EXERCISE OBJECTIVE =
Copy every line of the data below word for word, leaving out the pictures.

DATASET CONTENT =
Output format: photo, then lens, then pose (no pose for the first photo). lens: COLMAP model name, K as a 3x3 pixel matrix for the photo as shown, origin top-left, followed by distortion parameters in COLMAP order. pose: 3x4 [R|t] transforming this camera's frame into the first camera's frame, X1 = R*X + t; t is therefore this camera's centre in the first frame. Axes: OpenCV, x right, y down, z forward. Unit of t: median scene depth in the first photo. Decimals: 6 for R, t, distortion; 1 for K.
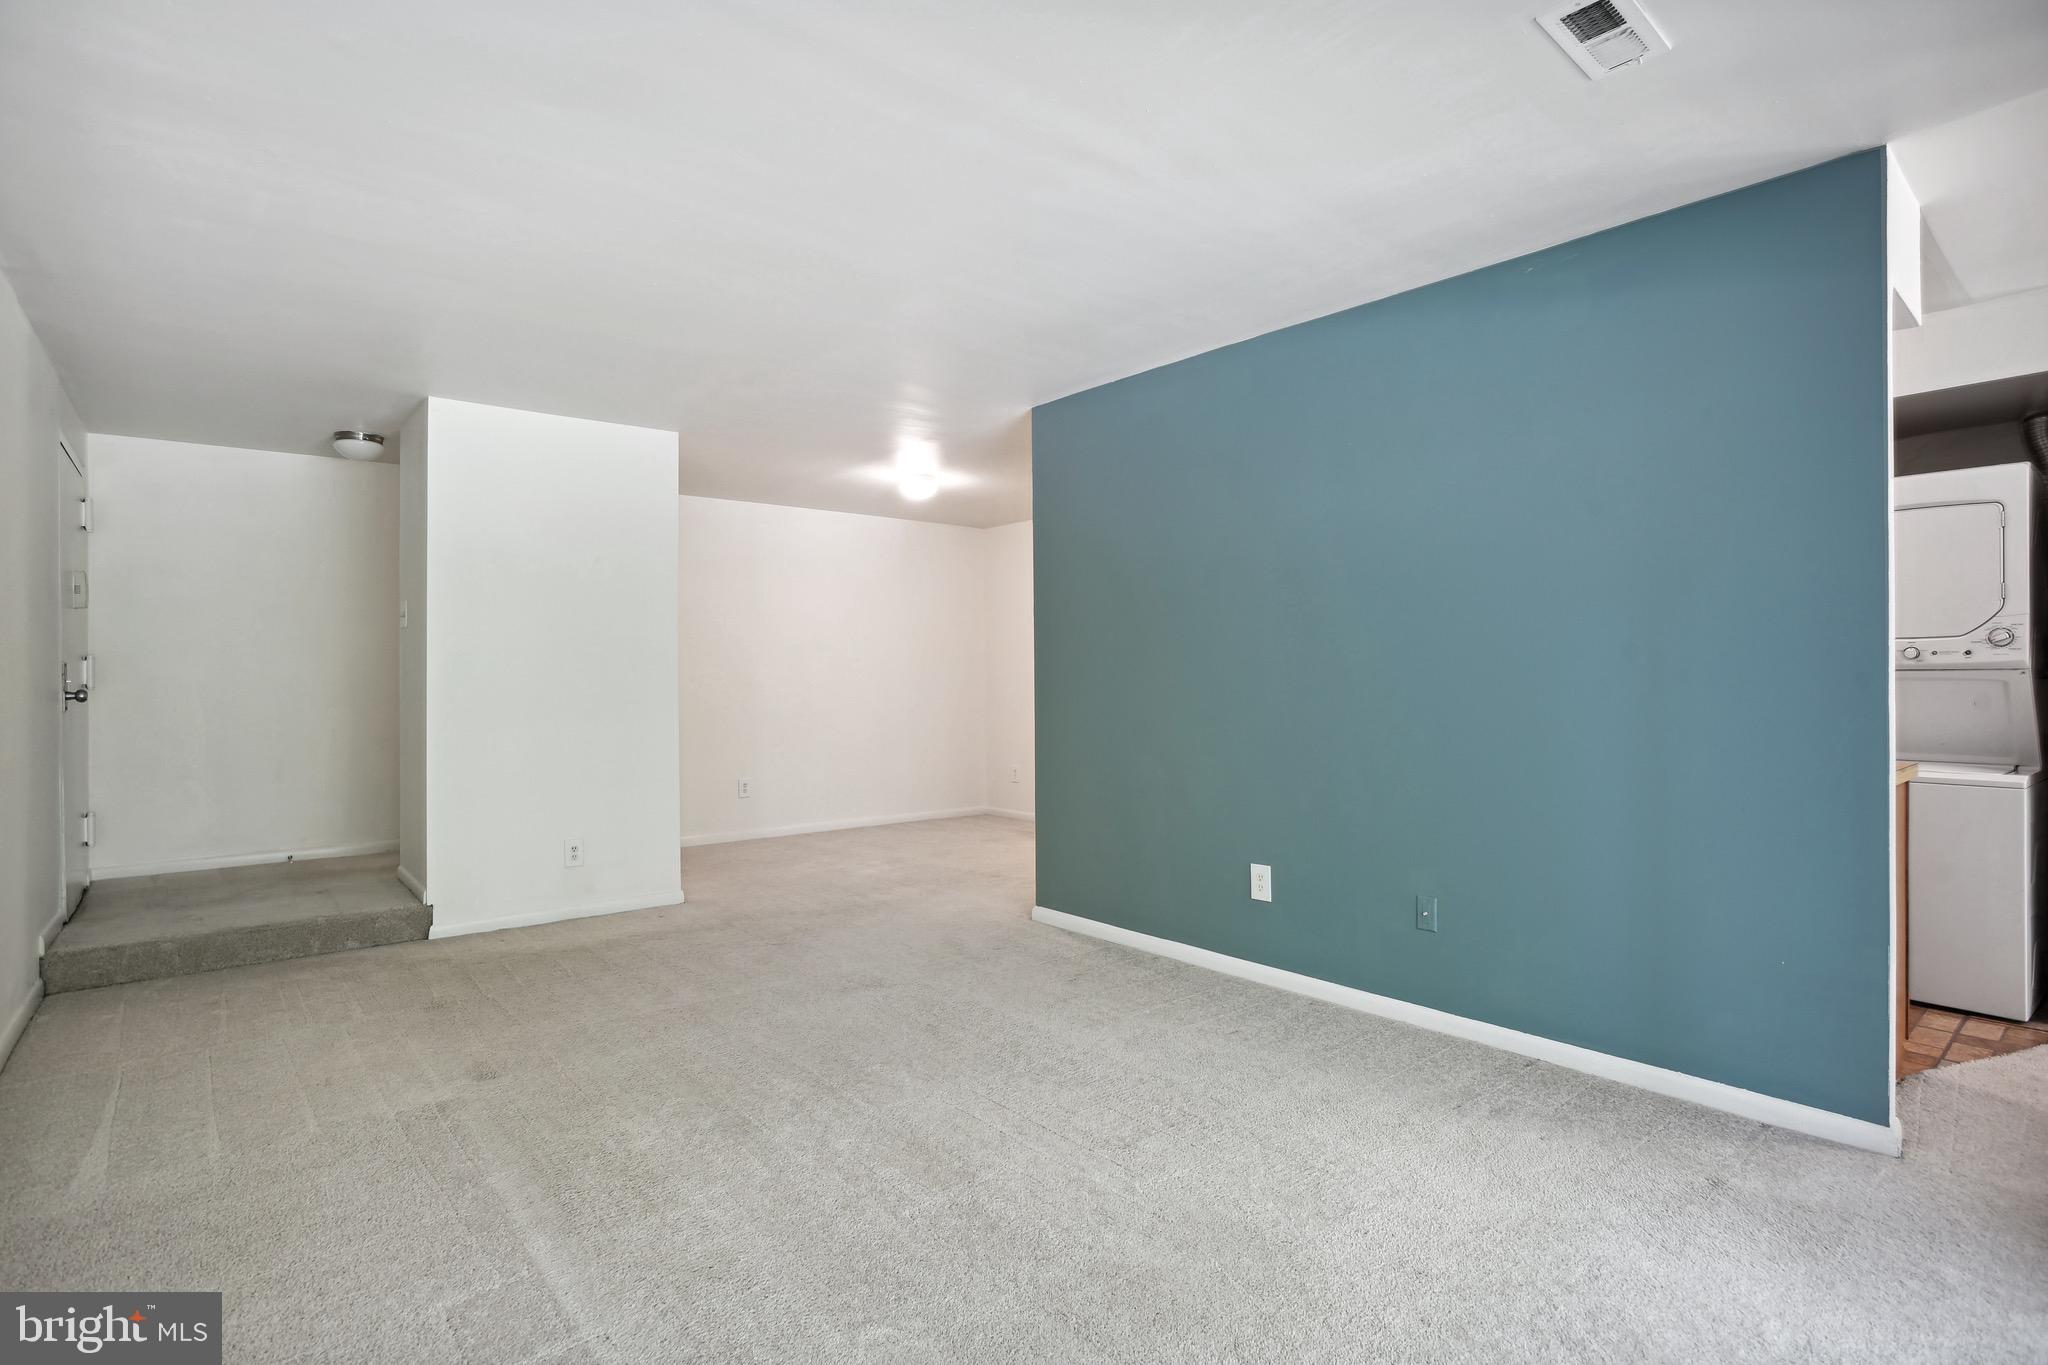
lens RADIAL K [[966.6, 0, 1041.7], [0, 966.6, 686.1], [0, 0, 1]] dist [0.004020, 0.000772]
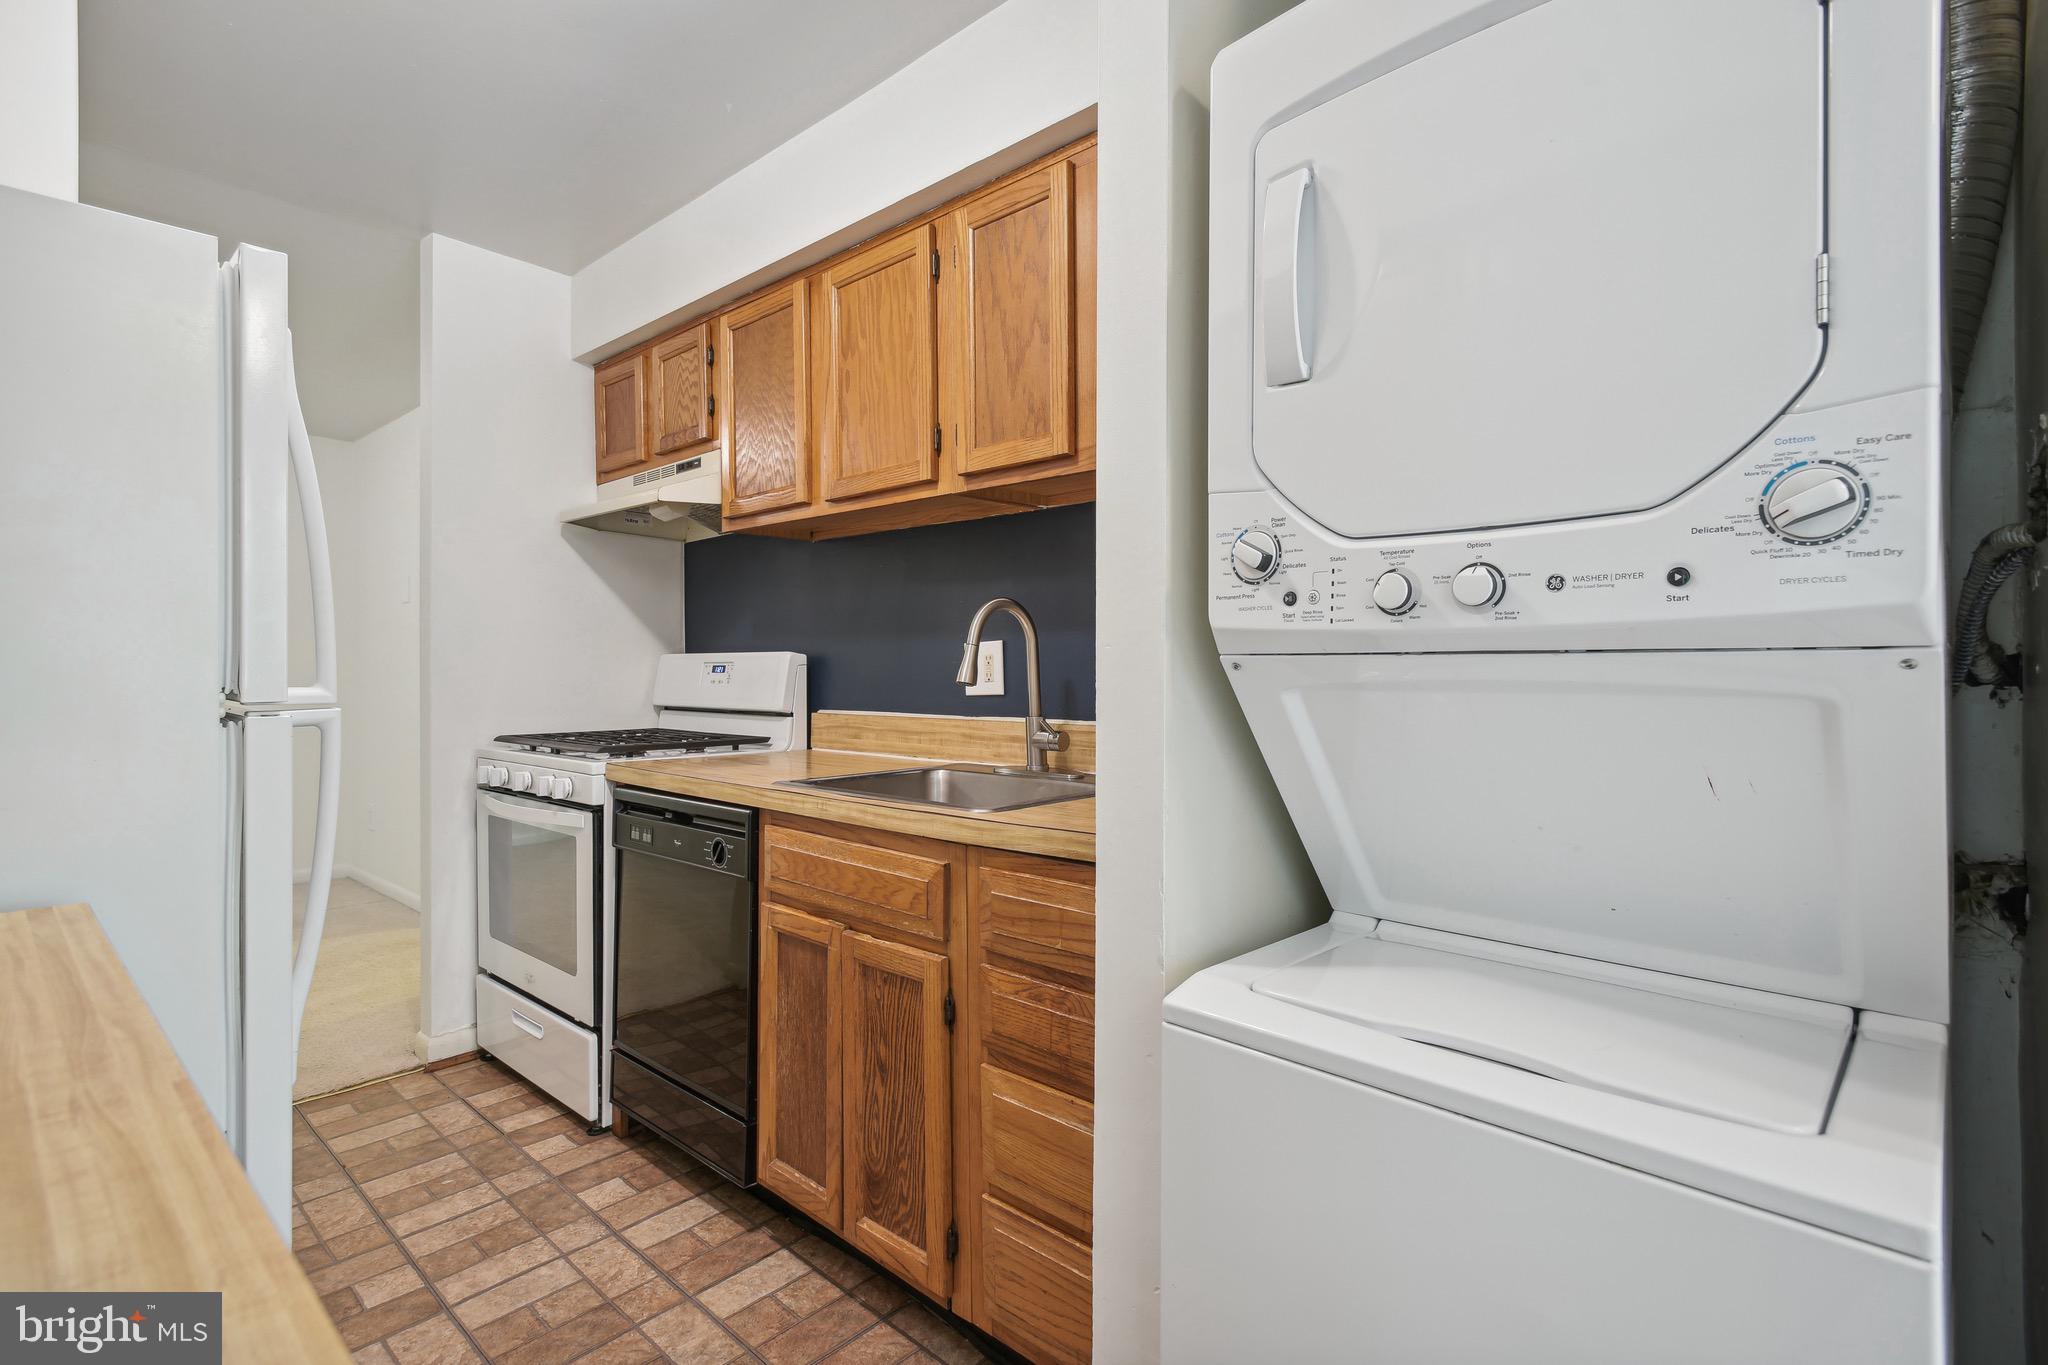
lens RADIAL K [[966.6, 0, 1019.6], [0, 966.6, 669.5], [0, 0, 1]] dist [0.004020, 0.000772]
pose [[0.994336, -0.003666, 0.106219, 0.778180], [0.003469, 0.999992, 0.002046, -0.014164], [-0.106226, -0.001666, 0.994341, 0.792818]]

WRITTEN ANSWER =
Output format: photo, then lens, then pose (no pose for the first photo). lens: COLMAP model name, K as a 3x3 pixel matrix for the photo as shown, origin top-left, followed by distortion parameters in COLMAP order. pose: 3x4 [R|t] transforming this camera's frame into the first camera's frame, X1 = R*X + t; t is therefore this camera's centre in the first frame. Axes: OpenCV, x right, y down, z forward. Unit of t: median scene depth in the first photo. Decimals: 6 for R, t, distortion; 1 for K.
lens RADIAL K [[966.6, 0, 1041.7], [0, 966.6, 686.1], [0, 0, 1]] dist [0.004020, 0.000772]
lens RADIAL K [[966.6, 0, 1019.6], [0, 966.6, 669.5], [0, 0, 1]] dist [0.004020, 0.000772]
pose [[0.994336, -0.003666, 0.106219, 0.778180], [0.003469, 0.999992, 0.002046, -0.014164], [-0.106226, -0.001666, 0.994341, 0.792818]]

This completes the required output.